* SOURCE TEXT:
__________
Betting is prohibited under PRC laws regardless of whether it is related to sports or anything else. However, there are several kinds of lotteries related to sports events in China. According to the Regulations on Administration of Lotteries, such lotteries are strictly regulated and supervised under PRC laws. For example, only central government-permitted entities may issue such lotteries, which must be supervised by the GASC. As stated in 1.2 Integrity, running gambling houses is a serious criminal offence under PRC laws. At the same time, betting is also an administrative violation. Such offences and violations are often subject to the jurisdiction of the police, instead of sports governing bodies.

The disciplinary proceedings set forth in the Anti-doping Rules, the Anti-doping Measures and other applicable laws and regulations are consistent with the Code and the relevant international standards; eg, the International Standard for Testing and Investigations and the International Standard for Code Compliance by Signatories.

Take doping as an example: it will be considered as a doping violation if the anti-doping test of an athlete is positive, an athlete refuses or dodges a test, or an athlete possesses prohibited substances.

The competent authority will take two samples from an athlete. If sample A is positive, the competent authority will require the athlete to give an explanation. At the same time, the competent authority will test sample B.
__________
Saved data entries
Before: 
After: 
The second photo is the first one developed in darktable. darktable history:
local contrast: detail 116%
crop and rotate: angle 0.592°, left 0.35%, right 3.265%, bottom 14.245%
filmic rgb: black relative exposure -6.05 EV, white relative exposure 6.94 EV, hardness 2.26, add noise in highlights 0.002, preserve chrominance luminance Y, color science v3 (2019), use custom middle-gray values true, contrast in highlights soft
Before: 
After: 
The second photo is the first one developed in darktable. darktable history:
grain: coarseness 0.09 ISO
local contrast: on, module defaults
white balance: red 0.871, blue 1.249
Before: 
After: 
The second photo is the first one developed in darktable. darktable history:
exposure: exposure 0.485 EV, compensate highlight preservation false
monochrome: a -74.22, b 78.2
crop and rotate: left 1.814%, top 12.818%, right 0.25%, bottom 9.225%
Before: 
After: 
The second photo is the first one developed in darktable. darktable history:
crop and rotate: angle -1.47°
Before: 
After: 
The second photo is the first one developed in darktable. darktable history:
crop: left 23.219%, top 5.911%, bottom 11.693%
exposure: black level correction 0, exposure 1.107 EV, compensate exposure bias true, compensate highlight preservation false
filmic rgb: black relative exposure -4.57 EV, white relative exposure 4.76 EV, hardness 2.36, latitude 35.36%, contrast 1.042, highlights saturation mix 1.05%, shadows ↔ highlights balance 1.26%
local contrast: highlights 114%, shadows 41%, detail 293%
__________
* SET OF TASKS:
1/ Present every edit setting record as a two-column CSV with the columns "request" and "settings". Give one row per record, holding its request text and its answer, each in a single quoted field with line breaks replaced by spaces.
2/ Carry the text on PRC sports betting and anti-doping rules forward from its last sentence.
The text and the edit setting records have no connection to each other.

* ANSWERS IN ORDER:
1/
request,settings
"Before: After: The second photo is the first one developed in darktable. darktable history:","local contrast: detail 116% crop and rotate: angle 0.592°, left 0.35%, right 3.265%, bottom 14.245% filmic rgb: black relative exposure -6.05 EV, white relative exposure 6.94 EV, hardness 2.26, add noise in highlights 0.002, preserve chrominance luminance Y, color science v3 (2019), use custom middle-gray values true, contrast in highlights soft"
"Before: After: The second photo is the first one developed in darktable. darktable history:","grain: coarseness 0.09 ISO local contrast: on, module defaults white balance: red 0.871, blue 1.249"
"Before: After: The second photo is the first one developed in darktable. darktable history:","exposure: exposure 0.485 EV, compensate highlight preservation false monochrome: a -74.22, b 78.2 crop and rotate: left 1.814%, top 12.818%, right 0.25%, bottom 9.225%"
"Before: After: The second photo is the first one developed in darktable. darktable history:","crop and rotate: angle -1.47°"
"Before: After: The second photo is the first one developed in darktable. darktable history:","crop: left 23.219%, top 5.911%, bottom 11.693% exposure: black level correction 0, exposure 1.107 EV, compensate exposure bias true, compensate highlight preservation false filmic rgb: black relative exposure -4.57 EV, white relative exposure 4.76 EV, hardness 2.36, latitude 35.36%, contrast 1.042, highlights saturation mix 1.05%, shadows ↔ highlights balance 1.26% local contrast: highlights 114%, shadows 41%, detail 293%"

2/
If the test of sample B is also positive, the competent authority will file an indictment with the hearing committee and the committee may enforce sanctions against the athlete.

A dispute involving international games or international-level athletes may only be submitted to the Court of Arbitration for Sport (CAS) for arbitration. Other disputes may be submitted to a national dispute resolution agency under the CADA.

A disciplined athlete is only entitled to an appeal if the matter is of international nature, but the hearing can be held by the CAS or the CADA. Any sanctions will not be suspended during the appeal process.

Apart from sponsorship (see 2.2 Sponsorship) and broadcasting (see 2.3 Broadcasting)rights, there are various commercial rights related to sports; eg, merchandising and ticketing.

Merchandising usually includes the sale of goods related to the name, marks, logos, images, and other intangible property of a club or an athlete. Usually, the club or the athlete will enter into an agreement with the manufacturer or the retailer, where the club or the athlete will grant the manufacture or the retailer a licence to design, produce, or sell products embodying the name, marks, logos, images or other intellectual property rights or intangible property rights. The agreement could be on a contingent basis; ie, the club or the athlete is entitled to a share of revenue gained by the manufacturer or the retailer. But as a more usual case, the manufacture or the retailer will pay a non-refundable but recoupable advance plus a royalty to the club or the athlete.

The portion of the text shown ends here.